I understand your point but at some stage you have to accept responsibility for your own actions. Adulthood is that stage for me. You (not you personally) can’t go through life always blaming others. I don’t know her upbringing etc but since 18 years of age she is, for me, responsible for her own actions. I haven’t seen anywhere her apologising or stating her views have changed. “The Daily Telegraph reported that Begum was an "enforcer" in ISIL's "morality police", and also tried to recruit other young women to join the jihadist group.She was allowed to carry a Kalashnikov rifle and earned a reputation as a strict enforcer of ISIL's laws, such as dress codes for women. An anti-ISIL activist told The Independent that there are separate allegations of "Begum [stitching] suicide bombers into explosive vests so they could not be removed without detonating". Not exactly the behaviour of a passive follower.

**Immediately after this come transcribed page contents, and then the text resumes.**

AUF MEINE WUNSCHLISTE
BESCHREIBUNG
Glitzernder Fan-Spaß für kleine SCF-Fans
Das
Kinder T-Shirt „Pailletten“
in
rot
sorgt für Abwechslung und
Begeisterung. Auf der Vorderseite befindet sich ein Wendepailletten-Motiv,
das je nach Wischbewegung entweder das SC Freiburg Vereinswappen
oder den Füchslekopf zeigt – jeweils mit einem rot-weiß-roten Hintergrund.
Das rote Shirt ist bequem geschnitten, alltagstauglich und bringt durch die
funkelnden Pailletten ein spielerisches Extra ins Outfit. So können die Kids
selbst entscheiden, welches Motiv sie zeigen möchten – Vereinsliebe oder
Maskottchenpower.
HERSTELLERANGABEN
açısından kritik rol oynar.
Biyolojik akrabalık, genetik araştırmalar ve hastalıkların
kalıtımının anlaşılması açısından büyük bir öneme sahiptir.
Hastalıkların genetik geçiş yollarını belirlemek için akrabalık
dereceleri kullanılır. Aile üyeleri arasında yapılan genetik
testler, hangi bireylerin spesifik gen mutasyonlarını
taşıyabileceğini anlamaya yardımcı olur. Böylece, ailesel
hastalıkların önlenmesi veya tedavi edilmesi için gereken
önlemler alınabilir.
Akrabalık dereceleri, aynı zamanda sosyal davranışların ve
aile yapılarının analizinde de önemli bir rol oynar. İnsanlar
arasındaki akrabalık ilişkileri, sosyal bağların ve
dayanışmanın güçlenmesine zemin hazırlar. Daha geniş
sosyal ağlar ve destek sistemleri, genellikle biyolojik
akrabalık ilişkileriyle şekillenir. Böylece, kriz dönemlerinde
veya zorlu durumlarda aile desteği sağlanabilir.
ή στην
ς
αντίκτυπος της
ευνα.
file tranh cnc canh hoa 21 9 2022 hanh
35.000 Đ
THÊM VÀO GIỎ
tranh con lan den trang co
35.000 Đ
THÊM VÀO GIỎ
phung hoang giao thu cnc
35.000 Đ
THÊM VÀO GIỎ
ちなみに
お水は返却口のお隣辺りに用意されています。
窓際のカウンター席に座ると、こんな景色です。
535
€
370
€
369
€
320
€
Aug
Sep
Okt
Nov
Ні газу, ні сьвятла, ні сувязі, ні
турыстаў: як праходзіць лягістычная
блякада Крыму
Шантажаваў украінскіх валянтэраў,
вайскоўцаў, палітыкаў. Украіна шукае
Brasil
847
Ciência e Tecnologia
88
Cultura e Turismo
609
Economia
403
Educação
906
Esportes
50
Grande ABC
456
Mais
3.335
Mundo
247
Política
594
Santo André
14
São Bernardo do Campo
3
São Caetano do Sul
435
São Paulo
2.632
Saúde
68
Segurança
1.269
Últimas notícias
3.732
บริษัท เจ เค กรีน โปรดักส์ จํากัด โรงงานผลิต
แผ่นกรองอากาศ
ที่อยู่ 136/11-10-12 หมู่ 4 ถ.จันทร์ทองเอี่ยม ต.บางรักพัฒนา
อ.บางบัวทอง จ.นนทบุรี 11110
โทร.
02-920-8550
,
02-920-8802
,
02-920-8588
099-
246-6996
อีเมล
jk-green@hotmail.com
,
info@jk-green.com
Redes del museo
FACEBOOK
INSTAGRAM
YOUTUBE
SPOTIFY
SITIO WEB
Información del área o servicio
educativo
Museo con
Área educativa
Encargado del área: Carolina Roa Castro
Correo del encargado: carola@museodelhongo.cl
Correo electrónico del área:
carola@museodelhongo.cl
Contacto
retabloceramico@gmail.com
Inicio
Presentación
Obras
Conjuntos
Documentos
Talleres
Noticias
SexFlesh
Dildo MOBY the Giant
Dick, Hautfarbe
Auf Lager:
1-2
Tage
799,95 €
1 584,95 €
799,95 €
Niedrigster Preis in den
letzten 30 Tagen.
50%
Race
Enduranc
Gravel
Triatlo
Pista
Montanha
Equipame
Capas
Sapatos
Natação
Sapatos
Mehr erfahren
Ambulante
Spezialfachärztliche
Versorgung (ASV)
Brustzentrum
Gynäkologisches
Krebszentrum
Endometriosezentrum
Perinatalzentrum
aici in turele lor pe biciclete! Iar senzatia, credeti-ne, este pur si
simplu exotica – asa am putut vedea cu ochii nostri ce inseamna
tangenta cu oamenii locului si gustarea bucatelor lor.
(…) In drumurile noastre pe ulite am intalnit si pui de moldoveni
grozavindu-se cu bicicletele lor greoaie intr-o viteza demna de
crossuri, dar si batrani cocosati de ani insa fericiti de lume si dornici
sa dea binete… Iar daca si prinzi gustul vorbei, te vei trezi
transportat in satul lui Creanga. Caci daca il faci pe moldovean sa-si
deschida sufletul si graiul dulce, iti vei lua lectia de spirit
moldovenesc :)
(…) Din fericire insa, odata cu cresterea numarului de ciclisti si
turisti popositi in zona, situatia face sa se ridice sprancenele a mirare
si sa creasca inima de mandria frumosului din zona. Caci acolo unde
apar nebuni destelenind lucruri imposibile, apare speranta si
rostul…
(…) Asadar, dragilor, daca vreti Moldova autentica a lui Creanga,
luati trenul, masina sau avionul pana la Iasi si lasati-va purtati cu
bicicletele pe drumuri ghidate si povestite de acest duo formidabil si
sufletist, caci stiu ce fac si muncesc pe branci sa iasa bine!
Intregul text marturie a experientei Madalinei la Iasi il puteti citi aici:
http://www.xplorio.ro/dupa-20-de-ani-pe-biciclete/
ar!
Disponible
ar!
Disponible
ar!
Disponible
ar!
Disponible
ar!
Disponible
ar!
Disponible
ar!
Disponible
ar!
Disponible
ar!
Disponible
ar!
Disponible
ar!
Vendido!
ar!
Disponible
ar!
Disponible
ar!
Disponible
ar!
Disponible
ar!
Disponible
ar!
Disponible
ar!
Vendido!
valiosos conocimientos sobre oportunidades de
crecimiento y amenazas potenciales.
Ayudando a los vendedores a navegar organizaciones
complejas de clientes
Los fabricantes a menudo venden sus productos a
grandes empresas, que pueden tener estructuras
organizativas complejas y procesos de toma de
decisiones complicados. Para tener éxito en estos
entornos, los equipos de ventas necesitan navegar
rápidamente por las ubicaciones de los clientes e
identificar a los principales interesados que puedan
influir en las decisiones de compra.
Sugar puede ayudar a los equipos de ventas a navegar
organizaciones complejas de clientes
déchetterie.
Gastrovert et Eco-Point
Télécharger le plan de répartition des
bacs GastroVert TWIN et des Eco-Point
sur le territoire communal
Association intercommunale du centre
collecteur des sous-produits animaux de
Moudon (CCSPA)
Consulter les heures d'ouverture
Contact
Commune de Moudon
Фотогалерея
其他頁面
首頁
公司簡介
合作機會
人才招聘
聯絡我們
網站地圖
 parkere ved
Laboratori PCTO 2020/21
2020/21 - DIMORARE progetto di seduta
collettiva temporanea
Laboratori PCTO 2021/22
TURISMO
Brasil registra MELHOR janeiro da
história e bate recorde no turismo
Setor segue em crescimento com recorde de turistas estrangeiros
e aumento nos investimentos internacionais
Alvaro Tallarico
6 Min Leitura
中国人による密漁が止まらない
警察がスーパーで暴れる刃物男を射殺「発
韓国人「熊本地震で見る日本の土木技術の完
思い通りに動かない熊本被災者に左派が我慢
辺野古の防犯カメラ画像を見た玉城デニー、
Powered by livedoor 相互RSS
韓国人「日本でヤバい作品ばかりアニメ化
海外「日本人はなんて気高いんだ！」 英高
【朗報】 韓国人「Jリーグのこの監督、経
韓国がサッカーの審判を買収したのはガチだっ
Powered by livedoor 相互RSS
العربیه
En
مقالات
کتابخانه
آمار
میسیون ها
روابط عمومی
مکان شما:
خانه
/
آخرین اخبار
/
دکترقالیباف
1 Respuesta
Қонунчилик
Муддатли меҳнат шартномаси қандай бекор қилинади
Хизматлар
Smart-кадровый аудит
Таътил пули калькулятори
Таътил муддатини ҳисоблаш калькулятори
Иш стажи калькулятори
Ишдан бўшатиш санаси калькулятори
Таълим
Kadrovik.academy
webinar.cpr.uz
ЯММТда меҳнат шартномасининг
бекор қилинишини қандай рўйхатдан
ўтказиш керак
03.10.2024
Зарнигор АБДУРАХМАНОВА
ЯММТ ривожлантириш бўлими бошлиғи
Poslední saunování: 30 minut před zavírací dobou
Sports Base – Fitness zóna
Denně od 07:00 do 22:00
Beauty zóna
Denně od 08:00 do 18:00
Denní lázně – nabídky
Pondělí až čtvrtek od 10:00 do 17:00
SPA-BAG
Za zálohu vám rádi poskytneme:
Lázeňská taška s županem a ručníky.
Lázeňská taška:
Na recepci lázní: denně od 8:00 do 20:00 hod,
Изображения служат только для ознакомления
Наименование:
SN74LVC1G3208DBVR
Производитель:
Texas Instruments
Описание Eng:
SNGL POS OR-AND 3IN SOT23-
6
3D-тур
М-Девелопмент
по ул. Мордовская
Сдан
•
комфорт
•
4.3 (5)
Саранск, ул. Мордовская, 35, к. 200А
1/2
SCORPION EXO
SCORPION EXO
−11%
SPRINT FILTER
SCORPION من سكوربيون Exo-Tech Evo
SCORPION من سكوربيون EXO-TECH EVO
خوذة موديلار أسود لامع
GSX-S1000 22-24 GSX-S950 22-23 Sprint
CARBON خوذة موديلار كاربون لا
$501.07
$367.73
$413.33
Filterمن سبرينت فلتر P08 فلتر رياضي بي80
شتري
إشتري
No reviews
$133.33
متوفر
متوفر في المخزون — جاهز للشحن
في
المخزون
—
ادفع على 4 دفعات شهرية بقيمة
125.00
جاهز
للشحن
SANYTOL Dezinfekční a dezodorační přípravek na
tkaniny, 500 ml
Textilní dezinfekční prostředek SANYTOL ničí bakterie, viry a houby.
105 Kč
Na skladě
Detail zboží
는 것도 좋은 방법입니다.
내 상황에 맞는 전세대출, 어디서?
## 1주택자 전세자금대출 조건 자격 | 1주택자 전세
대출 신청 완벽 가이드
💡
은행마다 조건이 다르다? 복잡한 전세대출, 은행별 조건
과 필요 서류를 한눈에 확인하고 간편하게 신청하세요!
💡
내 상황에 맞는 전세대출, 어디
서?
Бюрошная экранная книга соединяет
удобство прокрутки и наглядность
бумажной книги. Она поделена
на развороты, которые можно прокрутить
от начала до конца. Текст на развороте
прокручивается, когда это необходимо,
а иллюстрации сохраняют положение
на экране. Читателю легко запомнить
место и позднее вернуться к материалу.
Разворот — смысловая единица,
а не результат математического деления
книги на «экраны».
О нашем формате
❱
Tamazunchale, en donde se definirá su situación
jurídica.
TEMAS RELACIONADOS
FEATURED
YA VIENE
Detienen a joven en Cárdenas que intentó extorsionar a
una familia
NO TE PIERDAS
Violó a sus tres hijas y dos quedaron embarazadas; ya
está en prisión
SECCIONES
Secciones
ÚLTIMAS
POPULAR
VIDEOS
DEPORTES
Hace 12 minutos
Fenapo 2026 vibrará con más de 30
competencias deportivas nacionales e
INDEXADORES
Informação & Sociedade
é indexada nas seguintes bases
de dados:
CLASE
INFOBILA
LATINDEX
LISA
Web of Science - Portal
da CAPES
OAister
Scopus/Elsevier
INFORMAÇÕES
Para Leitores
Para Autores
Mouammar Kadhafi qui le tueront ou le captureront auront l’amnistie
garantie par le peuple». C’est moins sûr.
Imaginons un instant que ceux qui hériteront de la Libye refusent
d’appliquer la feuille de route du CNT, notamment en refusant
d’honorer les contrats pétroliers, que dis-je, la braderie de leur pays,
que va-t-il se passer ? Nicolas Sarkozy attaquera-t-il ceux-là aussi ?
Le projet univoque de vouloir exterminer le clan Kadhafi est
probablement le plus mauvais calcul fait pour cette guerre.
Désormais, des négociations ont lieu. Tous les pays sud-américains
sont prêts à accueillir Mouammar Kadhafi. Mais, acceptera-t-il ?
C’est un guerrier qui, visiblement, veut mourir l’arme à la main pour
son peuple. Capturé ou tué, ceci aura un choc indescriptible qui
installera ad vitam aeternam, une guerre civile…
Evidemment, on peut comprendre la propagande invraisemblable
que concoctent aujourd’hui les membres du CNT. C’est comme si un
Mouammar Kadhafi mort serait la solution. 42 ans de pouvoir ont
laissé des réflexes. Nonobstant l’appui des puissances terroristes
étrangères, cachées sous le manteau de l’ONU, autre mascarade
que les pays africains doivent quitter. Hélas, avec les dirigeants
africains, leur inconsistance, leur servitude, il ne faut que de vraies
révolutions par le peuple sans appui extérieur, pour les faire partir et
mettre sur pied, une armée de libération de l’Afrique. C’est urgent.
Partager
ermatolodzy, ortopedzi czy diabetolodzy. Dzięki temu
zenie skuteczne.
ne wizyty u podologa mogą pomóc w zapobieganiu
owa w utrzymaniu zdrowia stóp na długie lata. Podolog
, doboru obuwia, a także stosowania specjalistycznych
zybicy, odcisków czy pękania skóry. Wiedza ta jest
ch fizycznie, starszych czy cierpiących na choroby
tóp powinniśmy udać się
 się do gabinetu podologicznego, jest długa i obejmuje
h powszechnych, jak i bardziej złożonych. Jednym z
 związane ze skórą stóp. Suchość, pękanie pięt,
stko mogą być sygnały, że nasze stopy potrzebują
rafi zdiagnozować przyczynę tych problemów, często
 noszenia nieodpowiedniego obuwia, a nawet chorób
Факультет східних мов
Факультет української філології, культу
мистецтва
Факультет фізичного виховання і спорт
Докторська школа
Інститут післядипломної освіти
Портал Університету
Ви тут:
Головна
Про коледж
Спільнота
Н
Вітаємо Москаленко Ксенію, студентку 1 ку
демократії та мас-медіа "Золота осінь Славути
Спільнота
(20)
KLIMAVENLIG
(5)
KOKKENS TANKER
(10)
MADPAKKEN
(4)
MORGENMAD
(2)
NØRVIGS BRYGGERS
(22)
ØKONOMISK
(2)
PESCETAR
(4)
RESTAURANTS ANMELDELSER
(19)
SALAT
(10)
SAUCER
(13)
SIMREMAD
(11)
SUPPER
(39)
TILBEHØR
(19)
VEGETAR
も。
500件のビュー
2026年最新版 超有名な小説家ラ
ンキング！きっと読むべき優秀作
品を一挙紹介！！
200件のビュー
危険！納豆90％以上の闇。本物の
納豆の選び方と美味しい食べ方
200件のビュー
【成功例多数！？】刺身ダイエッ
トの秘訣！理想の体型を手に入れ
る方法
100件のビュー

As I’ve said before the rights of the many out way the rights of one where that one is a potential threat and danger to the many.
I'm not saying she's not a threat. But she is British. She needs to brought home and face justice here.
ISIS declared war on the west. Get her before an international court, charging her with crimes against humanity. Problem solved.
She was 15 when she was groomed on the Internet and convinced to fly half way around the globe and marry a man twice her age. Just wind back a second and think how that’d have been reported if she was white and from the Home Counties. Irrespective, the entire crux of this legal wrangle isn’t about this particular woman or the emotive context of the case. It’s about our Govt basically deciding that there’s 2 levels of U.K. citizenship, one for those who are born here to U.K. born citizens and another lesser level of U.K. born citizens who’s parents happen to have been born elsewhere. As they’ve removed her citizenship and made her stateless merely based on an incorrect assumption that she had dual nationality, she doesn’t. The entire thing is made beyond parody by the fact that both of the Ministers who’ve overseen this issue would be in citizen level 2 by their own rulings, plus the current incumbent committed actual ****ing treason on foreign soil not so long ago. I despair at what this country has become in the name of populism.
I agree with those saying we should be the ones dealing with it rather than leaving the problem to Syria. It's an easy out for this country but not a solution that is very responsible internationally. The main concern I have with this though is that she was 15 and a child when she was brainwashed. That doesn't give her a free ride to then not face legal responsibility for any crimes she committed, either as a child or as a young adult, but it is an important factor. However, she was groomed online, brainwashed and then fell in love with the man who groomed her. This is not an uncommon thing to happen. The difference with this case is that her groomer was a terrorist rather than someone who groomed her just for sexual exploitation - though from what I remember she was immediately married when she left the country, so sexual exploitation likely also took place. While it is not uncommon for groomed fifteen year olds to fall in love with the men who groomed them, and even to still feel that they love them even after they are removed from the situation and to continue to support them, it is unusual for society to blame the girl when that happens. If a young girl became involved in illegal behaviour after being groomed she would still have to face the consequences of her actions, but the courts would take into account a massive amount of mitigation and seek to offer help in dealing with her brainwashing. People talk about the message it sends out, but one of the messages this decision sends out is that those girls (and boys) who are currently being groomed (and it will still be going on) will not get help but instead will be condemned for their actions. What incentive does that give them to change path before they become an even bigger danger?
Even if she gets brought back and sentenced to life imprisonment, I would begrudge the taxpayer paying for that ****.
An MI6 officer needs to take responsibility for dealing with her silently and swiftly. Syria are happy, we are happy. Not sliced and diced Saudi ‘style’, but a double tap from a very quiet Mr Glock to the temples.. in the dead of night. Live by the sword die by the sword.
I said this before when this issue was brought up and my answer is to have a media blackout on her and her family and leave her to it. If her family want to see her that desperately, let them, they can join her. She's old enough to know that her actions have consequences, she was old enough at 15 to know that too. She can't have it both ways. How can anyone sane enough allow someone who admitted that beheadings didn't faze her and that Isis were/are in the right, back in this country. How could you live with yourself if she was allowed back in and then she did something horrific.
The problem is that known Isis fighters have been allowed back into the country but the government has picked a teenage ISIS bride to make an example of. At the end of the day she is a British citizen who lived her entire life in this country before heading to Syria. She is therefore our problem to deal with. What she did is within the remit of the British courts to deal with, so they should
Always wondered, why don't we go about tossing MI6 at things, shouldn't this chick have been blown to smithereens out there? Why are the Americans always popping off their targets, but all ours are washing Kurdish pants in a refugee camp. If everyone wants to get emotional about this, jesus, bring her home and charge her with treason then. Make a Begum law, fire her into the North Atlantic.